The dangerously increasing class of informers who, like the 'delatores' of the early Roman Empire, made a lucrative profession by their baseness, and spared not even reluctant or recusant magistrates themselves, more than anything else, was the cause of the termination of the trials. If they would preserve their own lives, or at least their reputations, the authorities and judges found it was necessary at once to check the progress of the infection. About one hundred and fifty witches or wizards were still under arrest (two hundred more being about to be arrested), when Governor Phipps having been recalled by the Home Government, was induced by a feeling of interest or justice to release the prisoners, to the wonder and horror of the people. From this period a reaction commenced. Those who four years before originated the trials suddenly became objects of hatred or contempt. Even the clergy, who had taken a leading part in them, became unpopular. In spite of the strenuous attempts of Dr. Cotton Mather and his disciples to revive the agitation, the tide of public opinion or feeling had set the other way, and people began to acknowledge the insufficiency of the evidence and the possible innocence of the condemned. Public fasts and prayers were decreed throughout the colony. Judges and juries emulated one another in admitting a misgiving 'that we were sadly deluded and mistaken.' Dr. Mather was less fickle and less repentant. In one of his treatises on the subject, recounting some of the signs and proofs of the actual crime, he declares: 'Nor are these the tenth part of the prodigies that fell out among the inhabitants of New England. Fleshy people may burlesque these things: but when hundreds of the most solemn people, in a country where they have as much mother-wit certainly as the rest of mankind, know them to be true, nothing but the froward spirit of Sadduceeism can question them. I have not yet (he confidently asserts) mentioned so much as one thing that will not be justified, if it be required, by the oaths of more considerate persons than any that can ridicule these odd phenomena.'[160]
[160] Narratives of Sorcery and Magic, chap. xxxi. The faith of the Fellow of Harvard College, we may be inclined to suppose, was quickened in proportion to his doubts. To do him justice, he admitted that some of the circumstances alleged might be exaggerated or even imaginary.

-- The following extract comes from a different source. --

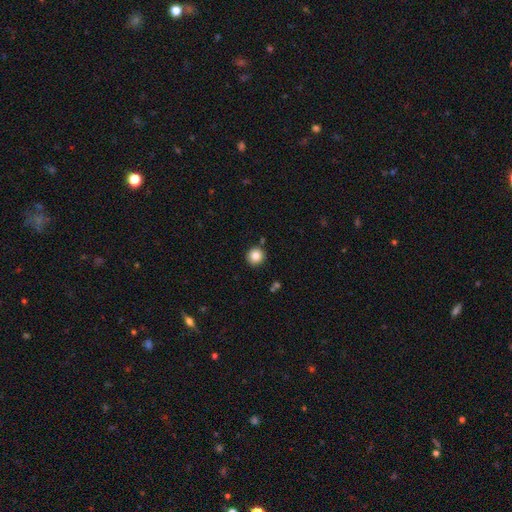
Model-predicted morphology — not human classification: A smooth galaxy with no disk features (84%) that is round (94%). Merging: none (89%).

So ended the last of public and judicial persecutions of considerable extent for witchcraft in Christendom. As far as the superior intellects were concerned, philosophy could now dare to reaffirm that reason 'must be our last judge and guide in everything.' Yet Folly, like Dulness, 'born a goddess, never dies;' and many of the higher classes must have experienced some silent regrets for an exploded creed which held the reality of the constant personal interference of the demons in human affairs. The fact that the great body of the people of every country in Europe remained almost as firm believers as their ancestors down to the present age, hardly needs to be insisted on; that theirs was a living faith is evidenced in the ever-recurring popular outbreaks of superstitious ignorance, resulting both in this country and on the Continent often in the deaths of the objects of their diabolic fear.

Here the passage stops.